O Instituto da Carne dos Estados Unidos (Meat Institute) enviou um documento ao Escritório do Representante Comercial dos Estados Unidos (USTR), solicitando que o governo de Donald Trump mantenha a política “America First” e avance na remoção de barreiras que restringem as exportações de carne bovina, suína e de aves. O pedido faz parte do “Relatório de Estimativa do Comércio Nacional de 2026” e destaca entraves sanitários, tarifários e burocráticos que limitam o crescimento das vendas externas, mesmo após avanços recentes na Europa, no Reino Unido e no Sudeste Asiático.

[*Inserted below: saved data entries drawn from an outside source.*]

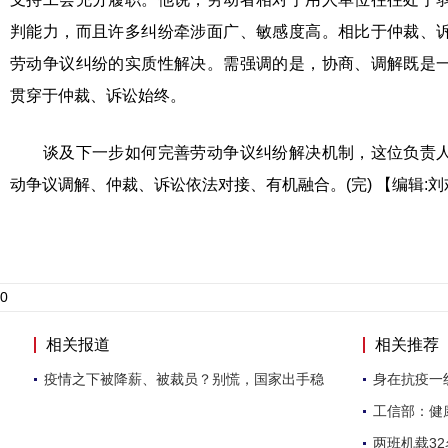
判能力，而且许多纠纷牵涉面广、敏感度高。相比于仲裁、
劳动争议纠纷的实质性解决。需强调的是，协商、调解既是
贯穿于仲裁、诉讼始终。
谈及下一步如何完善劳动争议纠纷解决机制，这位负责人
动争议调解、仲裁、诉讼依法对接、有机融合。(完)
【编辑:刘
0
相关报道
相关推荐
疫情之下被降薪、被裁员？别慌，国家出手稳
身在抗疫一
工信部：健
两班机载3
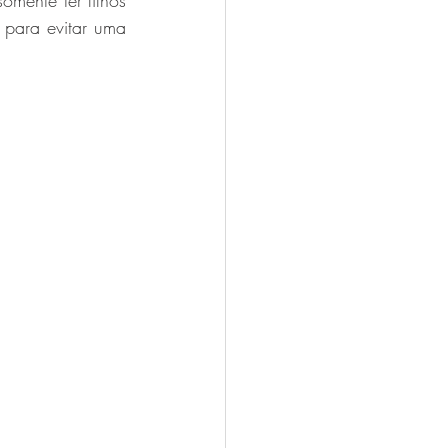
mente ter filhos 
 para evitar uma 
 Oliveira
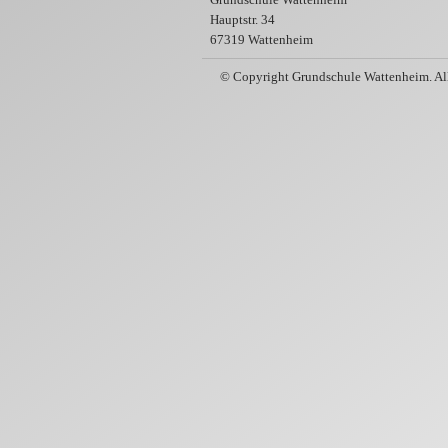
Hauptstr. 34
67319 Wattenheim
© Copyright Grundschule Wattenheim. All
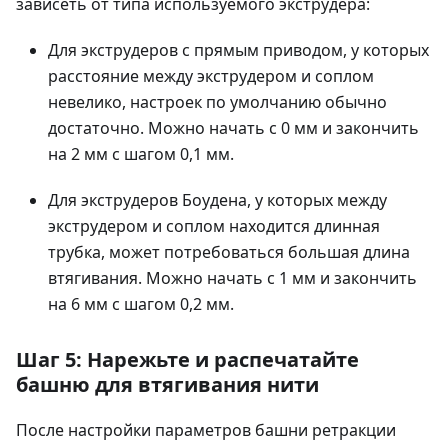
зависеть от типа используемого экструдера:
Для экструдеров с прямым приводом, у которых
расстояние между экструдером и соплом
невелико, настроек по умолчанию обычно
достаточно. Можно начать с 0 мм и закончить
на 2 мм с шагом 0,1 мм.
Для экструдеров Боудена, у которых между
экструдером и соплом находится длинная
трубка, может потребоваться большая длина
втягивания. Можно начать с 1 мм и закончить
на 6 мм с шагом 0,2 мм.
Шаг 5: Нарежьте и распечатайте
башню для втягивания нити
После настройки параметров башни ретракции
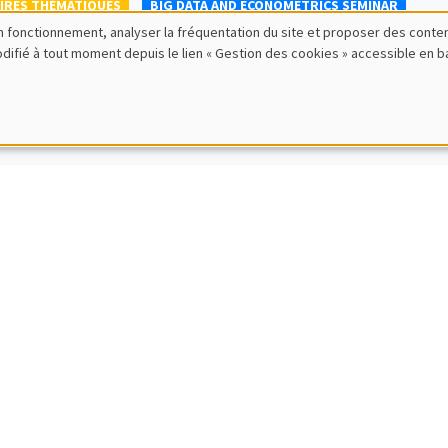
IRES THÉMATIQUES
BIG DATA AND ECONOMETRICS SEMINAR
bon fonctionnement, analyser la fréquentation du site et proposer des conte
r Thomas
modifié à tout moment depuis le lien « Gestion des cookies » accessible en 
ité Paris Dauphine-PSL
 bubble asset ? An optimal portfolio allocation strategy
IRES THÉMATIQUES
BIG DATA AND ECONOMETRICS SEMINAR
mmad Abu-Zaineh
illfare distributions in the presence of partially-ordered health states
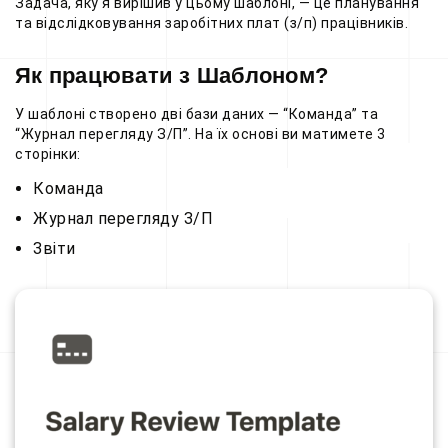
Задача, яку я вирішив у цьому шаблоні, — це планування
та відслідковування заробітних плат (з/п) працівників.
Як працювати з Шаблоном?
У шаблоні створено дві бази даних — “Команда” та
“Журнал перегляду З/П”. На їх основі ви матимете 3
сторінки:
Команда
Журнал перегляду З/П
Звіти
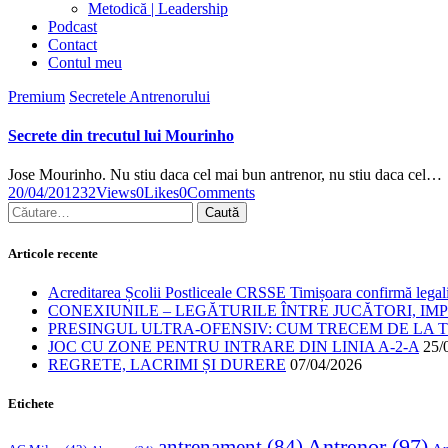
Metodică | Leadership
Podcast
Contact
Contul meu
Premium
Secretele Antrenorului
Secrete din trecutul lui Mourinho
Jose Mourinho. Nu stiu daca cel mai bun antrenor, nu stiu daca cel…
20/04/2012
32
Views
0
Likes
0
Comments
Articole recente
Acreditarea Școlii Postliceale CRSSE Timișoara confirmă legalit
CONEXIUNILE – LEGĂTURILE ÎNTRE JUCĂTORI, IM
PRESINGUL ULTRA-OFENSIV: CUM TRECEM DE LA TE
JOC CU ZONE PENTRU INTRARE DIN LINIA A-2-A
25/
REGRETE, LACRIMI ȘI DURERE
07/04/2026
Etichete
Antrenor
(97)
antrenament
(84)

A presidente e CEO do Instituto, Julie Anna Potts, enfatizou que o potencial de exportação da indústria continua limitado por barreiras sanitárias injustificadas, tarifas proibitivas, cotas tarifárias e exigências onerosas de registro e aprovação de plantas exportadoras. Segundo o documento, esses obstáculos persistem apesar dos progressos obtidos em mercados críticos, e o setor busca uma abordagem proativa para enfrentá-los.
Entre os principais problemas citados, o Meat Institute mencionou o descumprimento pela China dos compromissos do Acordo de Fase Um, além da manutenção de tarifas retaliatórias sobre a carne americana nas seções 232 e 301. Outras restrições incluem barreiras regulatórias em Taiwan para exportações de carne bovina e suína, e obstáculos persistentes no Sudeste Asiático, abrangendo países como Filipinas, Indonésia, Malásia, Camboja, Tailândia e Vietnã.
O documento também aponta preocupações com políticas restritivas da União Europeia e do Reino Unido, o aumento de exigências de registro em Hong Kong, barreiras históricas ao comércio com a África do Sul e a necessidade de reforçar a cooperação sanitária internacional para prevenir doenças animais e preservar o fluxo global de comércio. Além disso, o Instituto destacou a importância de aproveitar oportunidades com a Austrália e de implementar plenamente o acordo Korus com a Coreia do Sul.
Apesar das críticas, a entidade elogiou a administração Trump pela revitalização da política comercial voltada ao setor agropecuário. Potts afirmou que a agenda “America First” permitiu progressos rápidos na Europa, no Reino Unido e no Sudeste Asiático, beneficiando produtores, frigoríficos e trabalhadores americanos.
As exportações são vistas como essenciais para a sustentabilidade da cadeia produtiva e o fortalecimento do agronegócio dos Estados Unidos. De acordo com o Instituto, elas agregam valor a cada animal produzido, aumentando a demanda por milho e soja americanos. Em média, as exportações de carne suína contribuem com US$ 64 por animal, enquanto as de carne bovina rendem mais de US$ 400 por cabeça.